From ScientificComputing
Jump to: navigation, search

The Message Passing Interface (MPI) is a standardized and portable message-passing standard designed by a group of researchers from academia and industry to function on a wide variety of parallel computing architectures. MPI is a communication protocol for programming parallel computers. Both point-to-point and collective communication are supported. "MPI's goals are high performance, scalability, and portability. MPI remains the dominant model used in high-performance computing today. MPI is not sanctioned by any major standards body; nevertheless, it has become a de facto standard for communication among processes that model a parallel program running on a distributed memory system. Actual distributed memory supercomputers such as computer clusters often run such programs. Most MPI implementations consist of a specific set of routines directly callable from C, C++, Fortran (i.e., an API) and any language able to interface with such libraries, including C#, Java or Python.

MPI on our clusters

Multiple MPI libraries are available on Euler, see Message Passing Interface.
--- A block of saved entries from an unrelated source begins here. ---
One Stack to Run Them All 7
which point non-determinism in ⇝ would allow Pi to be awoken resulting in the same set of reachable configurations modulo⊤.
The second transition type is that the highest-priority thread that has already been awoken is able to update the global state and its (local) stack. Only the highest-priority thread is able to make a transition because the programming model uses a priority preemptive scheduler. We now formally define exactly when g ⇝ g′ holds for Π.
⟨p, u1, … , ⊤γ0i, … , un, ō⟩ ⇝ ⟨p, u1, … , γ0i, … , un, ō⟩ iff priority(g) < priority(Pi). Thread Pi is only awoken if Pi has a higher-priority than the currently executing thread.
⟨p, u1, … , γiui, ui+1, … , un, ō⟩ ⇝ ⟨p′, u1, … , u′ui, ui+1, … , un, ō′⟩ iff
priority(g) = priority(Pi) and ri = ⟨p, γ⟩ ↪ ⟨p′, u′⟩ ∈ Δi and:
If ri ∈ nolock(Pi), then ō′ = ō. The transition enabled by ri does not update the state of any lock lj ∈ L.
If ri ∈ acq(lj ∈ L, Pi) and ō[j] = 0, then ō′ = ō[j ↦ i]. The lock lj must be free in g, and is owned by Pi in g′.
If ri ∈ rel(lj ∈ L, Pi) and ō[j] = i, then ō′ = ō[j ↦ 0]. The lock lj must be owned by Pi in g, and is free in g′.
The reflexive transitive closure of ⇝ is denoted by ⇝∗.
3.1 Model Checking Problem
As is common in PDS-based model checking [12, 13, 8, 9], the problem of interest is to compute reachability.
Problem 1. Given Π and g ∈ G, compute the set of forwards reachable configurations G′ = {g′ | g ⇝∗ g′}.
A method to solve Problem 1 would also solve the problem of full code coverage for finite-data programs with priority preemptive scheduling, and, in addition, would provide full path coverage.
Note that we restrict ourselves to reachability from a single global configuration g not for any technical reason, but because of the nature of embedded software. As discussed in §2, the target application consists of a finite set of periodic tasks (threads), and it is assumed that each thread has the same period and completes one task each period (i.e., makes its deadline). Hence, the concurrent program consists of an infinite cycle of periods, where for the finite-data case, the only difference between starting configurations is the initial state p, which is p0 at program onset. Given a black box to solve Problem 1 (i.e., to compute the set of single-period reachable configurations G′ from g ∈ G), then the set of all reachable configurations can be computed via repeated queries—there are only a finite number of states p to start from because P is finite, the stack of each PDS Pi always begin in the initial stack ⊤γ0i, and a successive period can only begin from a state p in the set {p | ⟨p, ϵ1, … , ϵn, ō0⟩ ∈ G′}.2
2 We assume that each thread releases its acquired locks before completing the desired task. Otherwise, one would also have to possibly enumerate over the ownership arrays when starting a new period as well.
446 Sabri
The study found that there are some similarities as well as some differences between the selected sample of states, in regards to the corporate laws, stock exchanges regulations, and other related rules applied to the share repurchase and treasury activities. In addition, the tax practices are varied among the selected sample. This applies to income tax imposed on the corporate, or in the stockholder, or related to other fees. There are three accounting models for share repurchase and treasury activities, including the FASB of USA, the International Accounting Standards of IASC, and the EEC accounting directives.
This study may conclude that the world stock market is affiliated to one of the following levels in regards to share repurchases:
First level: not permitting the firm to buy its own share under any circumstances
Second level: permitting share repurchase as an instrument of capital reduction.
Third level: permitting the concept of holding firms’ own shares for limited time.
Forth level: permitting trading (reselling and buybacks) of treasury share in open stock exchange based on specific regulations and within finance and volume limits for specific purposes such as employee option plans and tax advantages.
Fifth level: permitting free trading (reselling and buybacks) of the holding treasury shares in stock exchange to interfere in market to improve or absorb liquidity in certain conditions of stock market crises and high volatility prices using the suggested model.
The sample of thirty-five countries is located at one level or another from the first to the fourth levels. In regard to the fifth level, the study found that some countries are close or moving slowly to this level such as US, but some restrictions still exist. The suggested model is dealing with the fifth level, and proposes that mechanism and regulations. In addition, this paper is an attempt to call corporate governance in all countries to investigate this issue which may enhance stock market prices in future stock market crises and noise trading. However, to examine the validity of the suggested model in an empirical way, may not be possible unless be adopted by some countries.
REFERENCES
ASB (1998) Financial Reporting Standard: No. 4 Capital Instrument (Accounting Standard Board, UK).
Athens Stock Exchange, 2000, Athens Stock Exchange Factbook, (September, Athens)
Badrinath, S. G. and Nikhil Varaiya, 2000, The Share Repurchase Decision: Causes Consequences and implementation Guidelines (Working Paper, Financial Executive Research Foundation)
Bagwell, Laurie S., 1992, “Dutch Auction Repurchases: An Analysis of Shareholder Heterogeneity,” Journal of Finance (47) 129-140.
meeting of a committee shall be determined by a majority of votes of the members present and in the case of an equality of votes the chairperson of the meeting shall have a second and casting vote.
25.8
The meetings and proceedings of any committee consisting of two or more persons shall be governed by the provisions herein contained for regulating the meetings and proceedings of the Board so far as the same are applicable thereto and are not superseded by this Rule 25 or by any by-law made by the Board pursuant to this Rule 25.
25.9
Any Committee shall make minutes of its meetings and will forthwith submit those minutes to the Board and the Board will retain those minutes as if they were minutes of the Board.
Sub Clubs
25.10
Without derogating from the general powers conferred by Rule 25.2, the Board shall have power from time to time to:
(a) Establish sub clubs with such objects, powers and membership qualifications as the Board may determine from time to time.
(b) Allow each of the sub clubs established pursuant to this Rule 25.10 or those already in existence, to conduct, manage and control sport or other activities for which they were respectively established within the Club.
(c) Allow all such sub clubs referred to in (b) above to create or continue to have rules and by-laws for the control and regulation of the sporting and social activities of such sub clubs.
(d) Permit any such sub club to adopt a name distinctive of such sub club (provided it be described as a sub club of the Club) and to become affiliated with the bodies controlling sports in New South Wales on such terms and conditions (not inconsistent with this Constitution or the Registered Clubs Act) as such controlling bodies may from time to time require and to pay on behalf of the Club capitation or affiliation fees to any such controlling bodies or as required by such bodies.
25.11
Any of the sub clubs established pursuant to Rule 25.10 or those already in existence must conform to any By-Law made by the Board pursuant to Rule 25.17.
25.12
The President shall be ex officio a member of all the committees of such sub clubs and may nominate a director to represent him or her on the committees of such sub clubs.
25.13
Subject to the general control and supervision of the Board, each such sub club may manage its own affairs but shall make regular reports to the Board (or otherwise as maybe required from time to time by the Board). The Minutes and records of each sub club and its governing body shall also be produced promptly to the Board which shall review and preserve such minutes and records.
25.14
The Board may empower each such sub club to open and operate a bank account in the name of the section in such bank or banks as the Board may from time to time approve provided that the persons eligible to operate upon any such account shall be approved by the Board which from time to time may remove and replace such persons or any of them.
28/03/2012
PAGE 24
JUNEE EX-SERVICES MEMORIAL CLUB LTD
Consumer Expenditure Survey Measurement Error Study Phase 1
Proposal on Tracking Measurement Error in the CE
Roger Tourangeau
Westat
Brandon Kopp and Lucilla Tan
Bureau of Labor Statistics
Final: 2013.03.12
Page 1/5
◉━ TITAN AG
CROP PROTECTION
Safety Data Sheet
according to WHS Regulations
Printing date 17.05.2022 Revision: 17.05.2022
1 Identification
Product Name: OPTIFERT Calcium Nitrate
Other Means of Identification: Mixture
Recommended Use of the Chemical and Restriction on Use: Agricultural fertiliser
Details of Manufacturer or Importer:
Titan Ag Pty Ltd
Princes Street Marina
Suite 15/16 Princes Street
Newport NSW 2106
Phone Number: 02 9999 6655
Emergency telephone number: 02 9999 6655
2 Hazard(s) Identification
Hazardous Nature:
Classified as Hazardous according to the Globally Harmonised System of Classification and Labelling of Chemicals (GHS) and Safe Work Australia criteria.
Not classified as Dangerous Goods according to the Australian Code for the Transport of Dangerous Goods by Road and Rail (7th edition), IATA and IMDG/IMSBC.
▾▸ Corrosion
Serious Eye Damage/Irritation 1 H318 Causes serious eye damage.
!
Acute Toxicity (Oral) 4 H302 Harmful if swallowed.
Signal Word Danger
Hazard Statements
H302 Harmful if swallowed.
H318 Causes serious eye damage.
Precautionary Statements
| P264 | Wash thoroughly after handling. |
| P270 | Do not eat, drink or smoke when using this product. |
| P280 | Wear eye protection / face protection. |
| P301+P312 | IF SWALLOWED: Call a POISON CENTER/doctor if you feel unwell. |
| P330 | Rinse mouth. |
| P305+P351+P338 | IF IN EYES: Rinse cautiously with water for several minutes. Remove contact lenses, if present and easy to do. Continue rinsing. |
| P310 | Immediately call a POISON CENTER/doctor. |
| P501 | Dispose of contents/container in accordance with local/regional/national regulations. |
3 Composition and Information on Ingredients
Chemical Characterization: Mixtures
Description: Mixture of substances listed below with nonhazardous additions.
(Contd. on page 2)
Before executing an MPI job, the corresponding modules must be loaded (compiler + MPI, in that order):

module load compiler
module load mpi_library

The command used to launch an MPI application is mpirun.

To execute hello_world with 4 MPI nodes, given these are the versions of GCC and OpenMPI that were used to compile it, run:

module load gcc/8.2.0
module load openmpi/4.1.4
sbatch --ntasks=4 --wrap="mpirun ./hello_world"